======== EXTRACTO DE LA PÁGINA ========

En medio del complejo y muchas veces doloroso camino que representa un tratamiento oncológico, existen gestos que, aunque simbólicos, adquieren una enorme carga emocional y transformadora. Uno de ellos es tocar la campana al finalizar el tratamiento. Este acto, sencillo en apariencia, se ha convertido en una tradición cargada de sentido, un rito de paso que marca el fin de una etapa y el comienzo de otra: la de la recuperación, la esperanza y la vida después del cáncer.
Esta tradición, que tuvo su origen en 1996 cuando el almirante estadounidense Irve Lemoyne donó la campana de su barco al MD Anderson Cancer Center en Houston, ha cruzado fronteras y resonado en distintos rincones del mundo. Lo que comenzó como una muestra de gratitud personal se ha transformado en un ritual global, replicado en más de 60 hospitales en Estados Unidos y adoptado por centros en países como España y Chile.
En nuestro país, la Clínica IRAM fue una de las pioneras al instalar una campana en 2019, gracias al apoyo de la organización Project Bell. Desde entonces, tocar la campana se ha transformado en un momento cargado de emoción para pacientes y familias. La inscripción que la acompaña lo resume con sensibilidad: “Toco esta campana tres veces y confirmo lo que mi ser exclama: mi tratamiento ha terminado, me siento afortunado de seguir mi camino y continuar mi recorrido”. Un mensaje que no sólo celebra el fin del tratamiento, sino también la valentía del recorrido.

======== DATOS APORTADOS ========

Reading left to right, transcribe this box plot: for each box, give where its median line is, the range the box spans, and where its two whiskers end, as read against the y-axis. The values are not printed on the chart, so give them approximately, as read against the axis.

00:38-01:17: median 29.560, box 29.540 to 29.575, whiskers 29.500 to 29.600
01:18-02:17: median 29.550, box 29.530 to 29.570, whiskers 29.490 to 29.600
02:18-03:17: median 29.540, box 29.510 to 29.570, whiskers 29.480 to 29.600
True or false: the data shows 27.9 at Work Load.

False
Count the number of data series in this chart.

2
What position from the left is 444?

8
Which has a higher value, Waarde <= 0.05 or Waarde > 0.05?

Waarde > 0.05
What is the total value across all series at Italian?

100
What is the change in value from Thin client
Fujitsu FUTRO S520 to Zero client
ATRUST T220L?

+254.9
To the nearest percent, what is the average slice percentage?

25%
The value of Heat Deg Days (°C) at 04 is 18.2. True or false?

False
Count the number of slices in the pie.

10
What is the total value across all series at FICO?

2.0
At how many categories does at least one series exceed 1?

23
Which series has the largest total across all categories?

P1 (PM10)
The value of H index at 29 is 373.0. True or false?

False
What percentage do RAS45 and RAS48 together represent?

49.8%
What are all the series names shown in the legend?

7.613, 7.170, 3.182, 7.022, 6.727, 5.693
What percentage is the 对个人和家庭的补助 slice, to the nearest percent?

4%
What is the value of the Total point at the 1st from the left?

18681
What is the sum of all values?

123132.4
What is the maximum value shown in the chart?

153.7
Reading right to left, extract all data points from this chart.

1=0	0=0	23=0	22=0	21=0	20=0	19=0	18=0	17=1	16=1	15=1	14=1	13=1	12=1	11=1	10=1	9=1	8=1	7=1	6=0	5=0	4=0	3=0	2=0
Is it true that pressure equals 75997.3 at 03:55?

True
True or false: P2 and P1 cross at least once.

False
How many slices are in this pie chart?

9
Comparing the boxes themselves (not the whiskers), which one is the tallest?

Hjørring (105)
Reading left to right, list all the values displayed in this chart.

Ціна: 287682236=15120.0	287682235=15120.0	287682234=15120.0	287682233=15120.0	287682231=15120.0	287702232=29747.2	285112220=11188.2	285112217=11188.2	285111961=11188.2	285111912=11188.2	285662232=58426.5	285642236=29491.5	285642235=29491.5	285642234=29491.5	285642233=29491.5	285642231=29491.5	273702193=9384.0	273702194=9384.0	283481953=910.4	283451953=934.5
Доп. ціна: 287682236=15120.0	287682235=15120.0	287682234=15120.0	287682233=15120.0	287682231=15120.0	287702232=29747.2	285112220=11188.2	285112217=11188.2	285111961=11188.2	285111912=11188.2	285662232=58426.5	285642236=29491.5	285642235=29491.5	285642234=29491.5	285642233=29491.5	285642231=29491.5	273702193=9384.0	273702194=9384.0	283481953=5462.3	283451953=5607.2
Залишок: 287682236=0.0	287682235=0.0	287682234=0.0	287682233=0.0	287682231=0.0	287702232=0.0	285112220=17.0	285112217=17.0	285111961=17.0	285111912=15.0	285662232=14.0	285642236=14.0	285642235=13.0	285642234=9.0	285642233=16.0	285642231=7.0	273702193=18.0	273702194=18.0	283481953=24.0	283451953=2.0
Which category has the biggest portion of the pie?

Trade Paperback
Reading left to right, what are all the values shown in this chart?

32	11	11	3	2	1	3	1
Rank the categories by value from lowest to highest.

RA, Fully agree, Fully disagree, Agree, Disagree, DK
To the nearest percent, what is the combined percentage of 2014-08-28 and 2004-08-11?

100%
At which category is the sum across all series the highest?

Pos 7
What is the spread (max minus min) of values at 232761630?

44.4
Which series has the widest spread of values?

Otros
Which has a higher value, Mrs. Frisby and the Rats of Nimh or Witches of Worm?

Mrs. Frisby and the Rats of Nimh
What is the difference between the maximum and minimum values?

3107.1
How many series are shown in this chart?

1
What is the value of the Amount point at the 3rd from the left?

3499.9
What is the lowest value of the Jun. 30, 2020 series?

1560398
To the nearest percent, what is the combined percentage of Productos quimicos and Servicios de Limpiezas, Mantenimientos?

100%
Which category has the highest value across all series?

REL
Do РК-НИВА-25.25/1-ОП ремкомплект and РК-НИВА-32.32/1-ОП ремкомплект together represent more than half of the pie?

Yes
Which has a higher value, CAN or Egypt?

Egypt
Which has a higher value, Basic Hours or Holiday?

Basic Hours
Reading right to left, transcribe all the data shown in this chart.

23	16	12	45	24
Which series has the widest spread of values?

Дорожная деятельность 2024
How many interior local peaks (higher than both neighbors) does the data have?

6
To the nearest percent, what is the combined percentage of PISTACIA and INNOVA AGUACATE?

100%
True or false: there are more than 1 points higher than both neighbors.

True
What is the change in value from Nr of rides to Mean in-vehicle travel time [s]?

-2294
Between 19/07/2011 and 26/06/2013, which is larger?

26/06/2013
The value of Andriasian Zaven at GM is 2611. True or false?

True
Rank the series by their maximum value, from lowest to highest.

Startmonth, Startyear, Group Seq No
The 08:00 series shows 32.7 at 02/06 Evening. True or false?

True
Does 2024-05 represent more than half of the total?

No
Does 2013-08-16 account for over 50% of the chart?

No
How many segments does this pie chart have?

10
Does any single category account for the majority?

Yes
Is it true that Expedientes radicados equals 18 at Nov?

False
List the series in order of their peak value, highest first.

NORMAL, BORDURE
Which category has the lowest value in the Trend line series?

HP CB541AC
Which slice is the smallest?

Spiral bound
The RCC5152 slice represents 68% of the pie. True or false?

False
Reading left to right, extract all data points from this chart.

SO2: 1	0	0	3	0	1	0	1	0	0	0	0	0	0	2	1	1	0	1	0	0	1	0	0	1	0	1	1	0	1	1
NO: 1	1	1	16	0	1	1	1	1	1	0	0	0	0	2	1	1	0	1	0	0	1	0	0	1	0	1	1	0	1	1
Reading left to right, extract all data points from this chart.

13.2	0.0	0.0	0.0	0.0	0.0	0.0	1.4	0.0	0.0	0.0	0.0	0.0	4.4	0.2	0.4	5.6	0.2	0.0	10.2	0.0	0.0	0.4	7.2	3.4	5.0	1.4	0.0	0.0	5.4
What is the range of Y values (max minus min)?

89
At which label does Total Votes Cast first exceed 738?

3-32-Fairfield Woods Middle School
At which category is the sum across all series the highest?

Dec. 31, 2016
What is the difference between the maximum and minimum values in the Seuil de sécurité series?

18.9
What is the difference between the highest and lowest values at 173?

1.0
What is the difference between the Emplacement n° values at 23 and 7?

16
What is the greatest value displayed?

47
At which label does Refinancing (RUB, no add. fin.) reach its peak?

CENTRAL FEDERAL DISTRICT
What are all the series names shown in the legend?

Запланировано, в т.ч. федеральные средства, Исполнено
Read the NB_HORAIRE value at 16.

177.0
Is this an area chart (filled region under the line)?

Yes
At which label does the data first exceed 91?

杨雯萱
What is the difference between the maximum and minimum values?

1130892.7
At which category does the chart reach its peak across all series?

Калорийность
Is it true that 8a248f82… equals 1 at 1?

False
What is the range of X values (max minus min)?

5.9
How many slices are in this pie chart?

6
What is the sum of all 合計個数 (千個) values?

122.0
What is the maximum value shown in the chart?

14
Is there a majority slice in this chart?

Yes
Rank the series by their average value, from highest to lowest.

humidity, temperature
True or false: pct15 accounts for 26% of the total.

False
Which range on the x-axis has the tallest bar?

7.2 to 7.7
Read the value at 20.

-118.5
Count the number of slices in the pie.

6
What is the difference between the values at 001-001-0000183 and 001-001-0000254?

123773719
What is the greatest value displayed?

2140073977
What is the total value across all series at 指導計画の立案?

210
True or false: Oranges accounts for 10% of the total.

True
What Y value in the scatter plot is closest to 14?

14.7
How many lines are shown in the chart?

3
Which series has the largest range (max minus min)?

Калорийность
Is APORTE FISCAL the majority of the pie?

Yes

========

TAREA 1 :: Por favor, actualiza el tramo del fragmento sobre la campana que va de "En medio del" a "España y Chile." y escríbelo de nuevo con "Texas" en lugar de "Houston".
TAREA 2 ::
Responde a partir del fragmento sobre la campana:
(a) ¿Qué gesto se realiza al finalizar el tratamiento?
(b) ¿En qué año donó Irve Lemoyne la campana de su barco?
(c) ¿Qué organización apoyó la instalación de la campana en la Clínica IRAM?

TU RESPUESTA 1 ::
En medio del complejo y muchas veces doloroso camino que representa un tratamiento oncológico, existen gestos que, aunque simbólicos, adquieren una enorme carga emocional y transformadora. Uno de ellos es tocar la campana al finalizar el tratamiento. Este acto, sencillo en apariencia, se ha convertido en una tradición cargada de sentido, un rito de paso que marca el fin de una etapa y el comienzo de otra: la de la recuperación, la esperanza y la vida después del cáncer.
Esta tradición, que tuvo su origen en 1996 cuando el almirante estadounidense Irve Lemoyne donó la campana de su barco al MD Anderson Cancer Center en Texas, ha cruzado fronteras y resonado en distintos rincones del mundo. Lo que comenzó como una muestra de gratitud personal se ha transformado en un ritual global, replicado en más de 60 hospitales en Estados Unidos y adoptado por centros en países como España y Chile.

TU RESPUESTA 2 ::
(a) Tocar la campana.
(b) En 1996.
(c) Project Bell.